Flipside to Recession

Don Procter

April 2008

While a probable recession is on the mind of many an American, Canadians are feeling pretty secure (and a bit smug) about their economic lot. There has been no subprime mortgage debacle north of the 49th and, in fact, housing starts and prices continue to soar in many cities. Toronto’s a good example. Moreover, our dollar remains strong on world markets. It was actually worth 13 cents more than the U.S. greenback in December, an all-time high.

Still, only a fool thinks we’re not immune to what happens in the United States—our largest trading partner—if its downward spiral is deep. The manufacturing industry, one of the mainstays of Ontario’s economy, is already feeling the pinch of a higher trading dollar against the greenback. A lengthy U.S. downturn could severely affect it.

Riding high on the crest of the booming oilpatch, Alberta, however, shows few signs of an economic upheaval, so it’s no surprise that its biggest city, Calgary, is one of the hottest tower crane markets in the country. Over the next two years, the most prominent downtown project will be a 58-story, 1.7 million square foot office behemoth.

Called the EnCana Bow Tower, the crescent-shaped building presents unusual design and construction challenges for many trades—including the two cladding contractors. It will feature an exterior diagrid of structural steel webbing and cladding of aluminum and glass. One of the hurdles is how to expose steel on the inside of the building and clad it in an unusual but rational manner. It is a formidable task.

The design team can’t afford any surprises.

"Once the steel is up, the cladding people have to deal with whatever they are left with,” explains David Jefferies, managing project architect of Zeidler Partnership Architects. Zeidler has teamed up with world-renowned architect Foster + Partners of Great Britain.

The tower features a capless aluminum curtainwall framing system, consisting of 5-foot modules in a split frame that snaps together. The framing, which uses an interlocking split box installation with an integrated thermal break and air seal, is set in straight sections to form gentle curves that develop the bow-shape of the building, explains Jefferies. The bow reduces the wind load on the structure and gusts at sidewalk-level. The design is engineered to be 30 percent lighter than conventional office towers.

The "layers of the skin” of the tower are no different than other towers except at the southeast face where large atria collect solar energy. The interior offices feature sun shade control to minimize solar heat gain from the outer atria, which will be at 12, 18 and 24 stories. Here, the diagrid is free-standing and separated from the floor slab over these heights. By comparison, a typical office building’s floor plates extend out to the face of the wall.

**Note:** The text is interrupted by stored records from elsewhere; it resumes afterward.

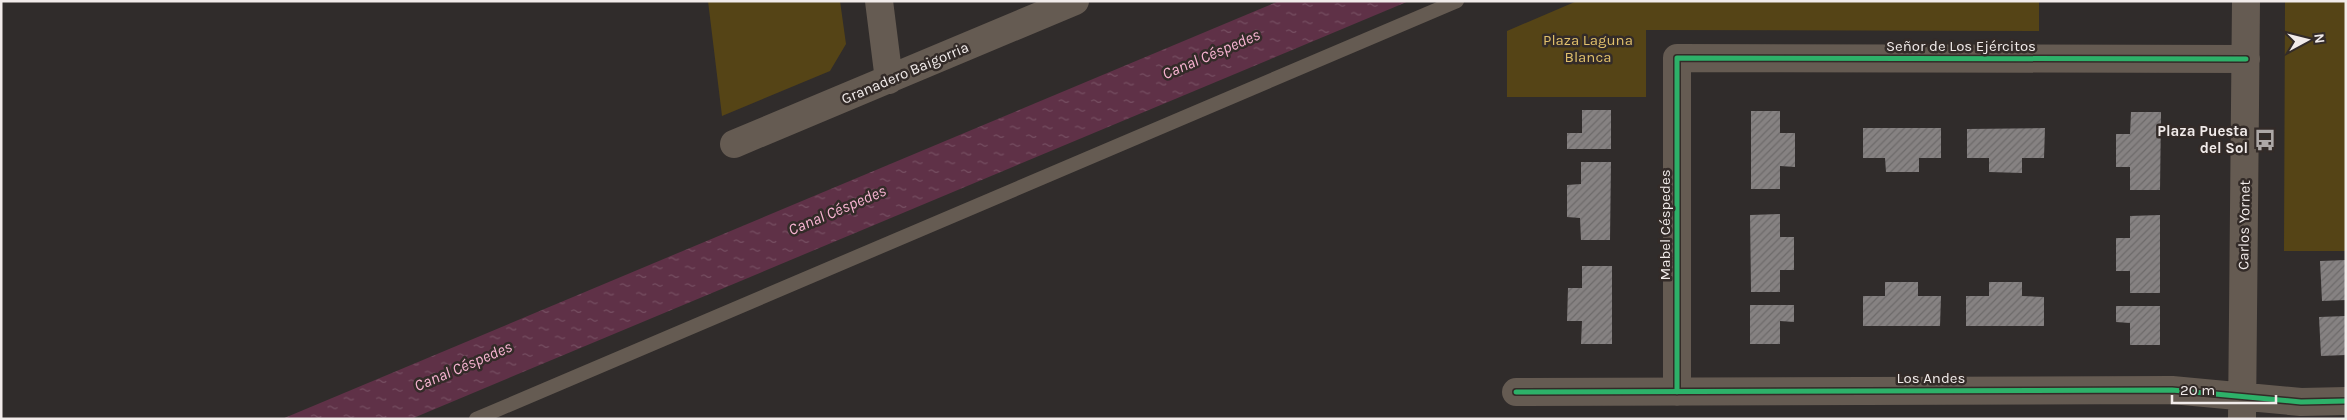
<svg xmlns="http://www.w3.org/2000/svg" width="2347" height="420" font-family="Karla,sans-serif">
<defs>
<pattern id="water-ripples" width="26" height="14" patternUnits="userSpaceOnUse" patternTransform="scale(1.25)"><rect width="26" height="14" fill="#5f3147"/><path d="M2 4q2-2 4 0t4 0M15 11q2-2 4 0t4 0" fill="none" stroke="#764f62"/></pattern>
<pattern id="building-hatch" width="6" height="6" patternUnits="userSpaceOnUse" patternTransform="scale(1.25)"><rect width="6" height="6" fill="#868282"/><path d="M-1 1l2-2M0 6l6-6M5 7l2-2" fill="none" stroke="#6d6a6a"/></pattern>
</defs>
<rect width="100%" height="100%" fill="#302c2b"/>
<path fill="#554416" d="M 708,1 L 840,1 L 846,44 L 830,71 L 722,116 Z
M 1577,1 L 2039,1 L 2039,31 L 1646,30 L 1646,97 L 1507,97 L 1507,31 Z
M 2285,1 L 2346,1 L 2346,251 L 2284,251 Z"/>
<path fill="url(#water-ripples)" d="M 1279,1 L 1409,1 L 411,419 L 282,419 Z"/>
<path fill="url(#building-hatch)" d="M 1582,110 L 1611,110 L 1611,149 L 1567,149 L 1567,133 L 1582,133 Z
M 1751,111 L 1780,111 L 1780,133 L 1795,133 L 1795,167 L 1780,166 L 1780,189 L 1751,189 Z
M 2131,112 L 2161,112 L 2160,190 L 2130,190 L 2130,167 L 2116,167 L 2116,134 L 2130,134 Z
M 1863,128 L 1941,128 L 1941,158 L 1919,158 L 1919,172 L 1886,172 L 1885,158 L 1863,158 Z
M 2045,128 L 2044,158 L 2022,158 L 2022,173 L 1989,172 L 1989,158 L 1967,158 L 1967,129 Z
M 1581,162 L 1611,162 L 1610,240 L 1581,240 L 1580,218 L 1567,217 L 1567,185 L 1581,184 Z
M 1780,214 L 1780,237 L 1794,237 L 1794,270 L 1780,270 L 1780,292 L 1751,292 L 1750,215 Z
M 2160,215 L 2160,293 L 2130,293 L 2130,271 L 2116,271 L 2116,238 L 2130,238 L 2130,216 Z
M 2346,260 L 2346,300 L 2322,301 L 2320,261 Z
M 1582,266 L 1612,266 L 1612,344 L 1581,344 L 1582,321 L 1567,321 L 1568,288 L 1582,288 Z
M 1885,282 L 1918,282 L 1918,296 L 1941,296 L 1940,326 L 1863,326 L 1863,296 L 1885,296 Z
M 1989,282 L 2022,282 L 2022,296 L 2044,297 L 2044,326 L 1966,326 L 1966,296 L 1989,296 Z
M 1750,305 L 1794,305 L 1794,322 L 1780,321 L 1780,344 L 1750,344 Z
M 2116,306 L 2160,306 L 2160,345 L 2130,345 L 2130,323 L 2116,322 Z
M 2346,316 L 2346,355 L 2321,356 L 2319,317 Z"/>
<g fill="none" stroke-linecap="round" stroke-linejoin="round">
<path stroke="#655b52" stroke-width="14" d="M 476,419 L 1457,1"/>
<path stroke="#655b52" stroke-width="28" d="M 879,1 L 889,80
M 734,144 L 1075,1
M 1516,392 L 2172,390 L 2301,402 L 2346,401
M 1677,392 L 1677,58 L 2246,59
M 2242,419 L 2246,1"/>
<g stroke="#332b28" stroke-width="8">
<path id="cycleway" d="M 1516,392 L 2172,390 L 2301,402 L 2346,401
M 1677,392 L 1677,58 L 2246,59"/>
</g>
<use href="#cycleway" stroke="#2db169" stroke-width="5"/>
</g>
<defs>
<g id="bus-bare" transform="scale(1.725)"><path d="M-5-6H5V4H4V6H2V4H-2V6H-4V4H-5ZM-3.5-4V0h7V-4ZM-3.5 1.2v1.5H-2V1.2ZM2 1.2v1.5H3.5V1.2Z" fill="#ada8a7" stroke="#332b28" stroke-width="2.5" paint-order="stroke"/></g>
</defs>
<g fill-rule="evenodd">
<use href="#bus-bare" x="2265" y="140"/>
</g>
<g text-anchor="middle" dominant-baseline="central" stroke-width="5" stroke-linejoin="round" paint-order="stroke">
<g font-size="15" fill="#e1c06c" stroke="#332b28">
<text x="1588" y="40">Plaza Laguna<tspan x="1588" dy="17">Blanca</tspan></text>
</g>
<g font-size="15" fill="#f1ebea" stroke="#332b28">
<text x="1961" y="46">Señor de Los Ejércitos</text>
<text transform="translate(905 73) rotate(-23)">Granadero Baigorria</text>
<text transform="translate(1665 225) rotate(-90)">Mabel Céspedes</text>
<text transform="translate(2244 225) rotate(-89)">Carlos Yornet</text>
<text x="1931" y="378">Los Andes</text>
</g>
<g font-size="15" font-weight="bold" fill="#f1ebea" stroke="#332b28" text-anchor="end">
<text x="2248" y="131">Plaza Puesta<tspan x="2248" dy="17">del Sol</tspan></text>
</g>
<g font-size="16" font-style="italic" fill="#f7b3d1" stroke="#332b28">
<text transform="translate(1211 54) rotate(-23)">Canal Céspedes</text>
<text transform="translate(837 210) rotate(-23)">Canal Céspedes</text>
<text transform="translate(463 366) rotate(-23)">Canal Céspedes</text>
</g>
</g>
<rect width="2347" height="420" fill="none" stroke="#f1ebea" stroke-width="5"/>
<g transform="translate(2307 40) rotate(83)" stroke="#332b28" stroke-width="4" paint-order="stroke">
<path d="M0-4L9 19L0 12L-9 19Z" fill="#f1ebea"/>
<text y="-8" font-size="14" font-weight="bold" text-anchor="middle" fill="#f1ebea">N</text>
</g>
<path d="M2172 395v8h104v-8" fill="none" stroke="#f1ebea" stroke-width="2.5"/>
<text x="2180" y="395" font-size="15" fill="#f1ebea" stroke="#332b28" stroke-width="4" paint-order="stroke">20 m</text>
</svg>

One cladding contractor is Sota Glazing Inc. Its project manager, Pino Donato, says devising an anchor system for the structural steel and cladding system to deal with movement on the southwest face was a challenge. Scheduling cladding installation will be tricky, based on when the steel erections contractor can "stiffen up” the tower enough to prevent movement.

Essentially, the structure will be "tied in” at the 24th floor where the floor plate extends to the exterior wall. "At that point they will let all their braces loose” and cladding installation will commence. The curtainwall anchorage is designed to allow for tolerance (movement of about one inch in all directions) in the steel structure, he points out.

It’s only one of many challenges Sota will face over the next couple of years in a busy city where thoughts of recession are the furthest thing from anyone’s mind.

Don Procter is free-lance writer in Ontario, Canada.